I rest my cheek against his shoulders and lazily watch the scenery blur past as we sail through town, and then over the Youngs-Bay bridge. The heavy bike vibrates between my legs, and I can suddenly appreciate the appeal of the bike and the open road. No wonder Dare has LIVE FREE tattooed on his back.
There’s nothing more freeing than this.
We hug the road with the wind in our faces and too quickly, the ride is over.
Dare guides the bike into a parking spot and we dismount. It takes a second to get my land-legs again, and Dare grins as he supports my elbow. His touch is electric and I want it. And I can’t think because lying half-naked in front of him has addled all of my thoughts.
“Well?”
It takes me a minute to realize that he’s talking about the motorcycle ride.
“I loved it,” I announce. “Let’s do it again.”
He winks at me. “Well, we’ll have to get home somehow. But first, let’s take a look at this wreck, shall we?”
I grin and pull him toward the beach, to where the remains of the old wreck rise out of the mist. It’s weathered bones look at once ghostly and impressive, skeletal and freaky.
Minute by minute, I’m brought out of the charged sexual atmosphere from his cottage and into the brisk sea air of the moment.
“The Iredale ran aground in 1906,” I explain to him as we walk. “No one died, thank goodness. They waited for weeks for the weather to clear enough to tow her back out to sea, but she got so entrenched in the sand, that they couldn’t. She’s been in this spot ever since.”
We’re standing in front of her now, her masts and ribs poking out from the sand and arching toward the sky. Dare reaches out and runs a hand along one of her ribs, the same hand that he slid along my naked hip, the same exact movement, calm and reverent.
I swallow hard.
“It’s a rite of passage around here,” I tell him. “To skip school and come out here with your friends.”
Except I never had any friends, other than Finn.
“So you and Finn came here a lot?” Dare asks, as though he read my mind, and his question isn’t condescending, he’s just curious.
I nod. “Yeah. We like to stop and get coffee and come sit. It’s a good way to kill the time.”
“So show me,” Dare says quietly, taking my hand and pulling me inside the sparse shell. We sit on the damp sand, and stare through the corpse of the ship toward the ocean, where the waves rise and fall and the sea gulls fly in loops.
“This must’ve been a good place to grow up,” Dare muses as he takes in the horizon.
I nod. “Yeah.
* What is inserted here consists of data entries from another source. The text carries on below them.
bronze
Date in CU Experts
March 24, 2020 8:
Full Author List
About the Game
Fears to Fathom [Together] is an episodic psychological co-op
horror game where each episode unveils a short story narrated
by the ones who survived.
I can’t complain. Fresh air, open water… I guess it could only have been better if I didn’t live in a funeral home.”
I laugh at that, but Dare looks at me sharply.
“Was it really hard?” he asks, half concerned, half curious.
I pause. Because was it? Was it the fact that I lived in a funeral home that made my life hard, or the fact that my brother was crazy and so we were ostracized?
I shrug. “I don’t know. I think it was everything combined.”